Siz eğer kaderinizde olmayan bir şeyi isterseniz, kaybedersiniz. Akışa direnmeyi bırakıp oluruna bırakırsanız belki şans size güler. Daha kolay yaşarsınız. Bunu da kim tercih eder bilemem. İnsanoğlu hep zoru ister, olmayını oldurtmaya çalışır illa da dener. İnsan en çok kendini rahat bırakmaz. Kalbiyle aklı arasında gider gelir. Bu git gel insanı deli eder. İkisi aynı şeyi neden düşünmez ki. Kalp de akıl da aynı vücutta ise bilmez mi en çok hangisini ister bu insan. Belli ki onlarda bilemiyor.

Hayatın kendisi başlı başına bir sınav. Belli ki birini geçsen de kalsan da hep daha zoru seni bulacak. Bu hayat bize zorla doğruyu öğretecek ama benim gibi tembel öğrencilere kaç sınav daha lazım bilmem.
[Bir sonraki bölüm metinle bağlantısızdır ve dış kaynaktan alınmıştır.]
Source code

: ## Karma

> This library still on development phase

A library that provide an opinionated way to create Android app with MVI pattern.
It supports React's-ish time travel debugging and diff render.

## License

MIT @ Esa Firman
Siz en iyisi çalışkan öğrenci olun :)




15 Aralık 2017 Cuma



Bu soruya cevabım zaman zaman değişiyor. Bazen diyorum kesinlikle değişmez. "İnsan yedisinde neyse yetmişinde de odur" tabiri anlamlı geliyor. Bazende tam tersini düşünüyorum.

Bazılarını değiştirmek için çabalarsınız, uğraşırsınız sonuç hep aynı. Sadece çabaladığınızla kalırsınız. Çözüm yolu açıktır, ya öyle kabul edeceksiniz ya da çekip gideceksiniz.

Bazı zamanlarda değişir fikrine kapılıyorum. Bir dönem vakit geçirdiğiniz, beraber gülüp, ağladığınız kişi sonrasında hiç ummadığınız şeyler yapar. Hatta kişiliğine ters düşen şeyleri bile yapar. O zaman da işte diyorum kendime insanlar değişir, kimseye güvenme. Başka bir bakış açısıda şu olabilir, tanıyamamışım diyorum. Ne kadar zaman geçerse geçsin hayal kırıklığının sonununda tanıyamamışım demek!

Bir insanı tanımak ne kadar zaman alır? Değişen bu süreçte karşımızdaki gerçekten kendini tanıtmak istemiş midir? Bazen insanlar oldukları kişiden çok olmak istedikleri kişiymiş gibi kendinden bahsederler ama er geç ortaya çıkar gerçek kişilik. O zaman deriz işte "tanıyamamışım". Asıl soru, sen tanımak mı istedin, inanmak mı? Cevap size kalabilir.

Değişir mi değişmez mi sorusunun cevabını bulmak için kendimden yola çıkmak istiyorum. Ben değiştim mi? Hem evet hem hayır. Düşünüyorum 5 sene önceki benle şimdi ki aynı değil. Çok ileri gitmeme gerek bile yok geçen seneden bu yana bile çok şey yaşadım, tecrübe ettim. Dün bile farklıydım. Şunu çok iyi biliyorum ki insan kötü olaylardan sonra daha çabuk değişebilir. Aslında bende değişen şey bakış açım, yaptıklarım, mutlu olduğum şeyler, becerilerim değişti. Değişmeyen de çok şey var. Biri sen nasıl birisin derse cevabım değişmeyenlerden yana olur. İnsanın düşünceleri her dakika değişir. İnsanın içinde, en derininde bir yerde bir öz vardır. İşte ona ne yapsan değişmez. Onun adı karakterdir.